On Tue, Mar 11, 2025 at 12:41:52PM +0100, Amir Goldstein wrote:
> Pre-content hooks in page faults introduces potential deadlock of HSM
> handler in userspace with filesystem freezing.
>
> The requirement with pre-content event is that for every accessed file
> range an event covering at least this range will be generated at least
> once before the file data is accesses.
>
> In preparation to disabling pre-content event hooks on page faults,
> change those hooks to always use the mask MAY_ACCESS and add pre-content
> hooks at mmap() variants for the entire mmaped range, so HSM can fill
> content when user requests to map a portion of the file.
>
> Note that exec() variant also calls vm_mmap_pgoff() internally to map
> code sections, so pre-content hooks are also generated in this case.
>
> Link: https://lore.kernel.org/linux-fsdevel/7ehxrhbvehlrjwvrduoxsao5k3x4aw275patsb3krkwuq573yv@o2hskrfawbnc/
> Suggested-by: Josef Bacik <josef@toxicpanda.com>
> Signed-off-by: Amir Goldstein <amir73il@gmail.com>
> ---
>  mm/filemap.c |  3 +--
>  mm/mmap.c    | 12 ++++++++++++
>  mm/util.c    |  7 +++++++
>  3 files changed, 20 insertions(+), 2 deletions(-)
>
> diff --git a/mm/filemap.c b/mm/filemap.c
> index 2974691fdfad2..f85d288209b44 100644
> --- a/mm/filemap.c
> +++ b/mm/filemap.c
> @@ -3350,7 +3350,6 @@ static vm_fault_t filemap_fault_recheck_pte_none(struct vm_fault *vmf)
>  vm_fault_t filemap_fsnotify_fault(struct vm_fault *vmf)
>  {
>  	struct file *fpin = NULL;
> -	int mask = (vmf->flags & FAULT_FLAG_WRITE) ? MAY_WRITE : MAY_ACCESS;
>  	loff_t pos = vmf->pgoff >> PAGE_SHIFT;
>  	size_t count = PAGE_SIZE;
>  	int err;
> @@ -3370,7 +3369,7 @@ vm_fault_t filemap_fsnotify_fault(struct vm_fault *vmf)
>  	if (!fpin)
>  		return VM_FAULT_SIGBUS;
>
> -	err = fsnotify_file_area_perm(fpin, mask, &pos, count);
> +	err = fsnotify_file_area_perm(fpin, MAY_ACCESS, &pos, count);
>  	fput(fpin);
>  	if (err)
>  		return VM_FAULT_SIGBUS;
> diff --git a/mm/mmap.c b/mm/mmap.c
> index cda01071c7b1f..70318936fd588 100644
> --- a/mm/mmap.c
> +++ b/mm/mmap.c
> @@ -48,6 +48,7 @@
>  #include <linux/sched/mm.h>
>  #include <linux/ksm.h>
>  #include <linux/memfd.h>
> +#include <linux/fsnotify.h>
>
>  #include <linux/uaccess.h>
>  #include <asm/cacheflush.h>
> @@ -1151,6 +1152,17 @@ SYSCALL_DEFINE5(remap_file_pages, unsigned long, start, unsigned long, size,

I kind of hate that we keep on extending this deprecate syscall.
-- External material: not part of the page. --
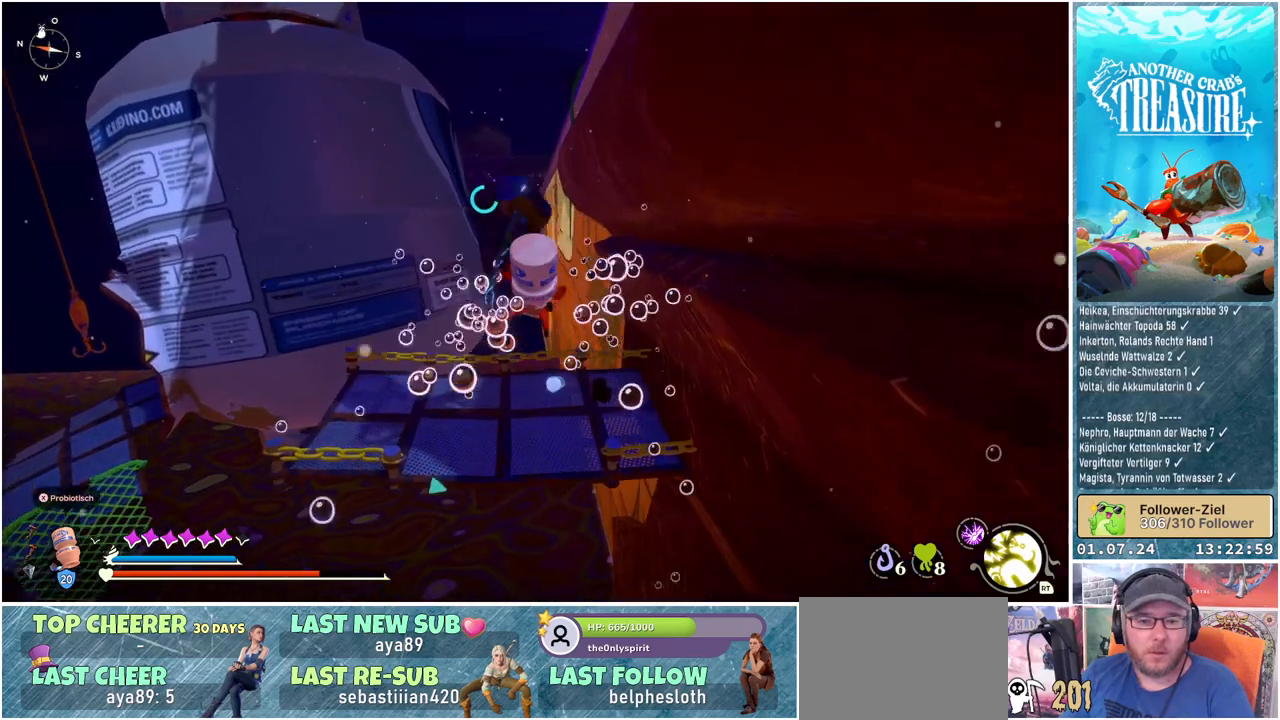
{"buttons": ["A", "B"], "left_stick": "up", "right_stick": "center", "events": []}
Is it
truly necessary here?

>  		return ret;
>  	}
>
> +	if (file && unlikely(FMODE_FSNOTIFY_HSM(file->f_mode))) {

Is there a circumstance where file == NULL here? I mean get_file()
literally dereferences a field then returns the pointer, so that'd be a
null pointer deref?

Also I'm pretty sure it's impossible possible for a VMA to be VM_SHARED and
!vma->vm_file, since we need to access the address_space etc.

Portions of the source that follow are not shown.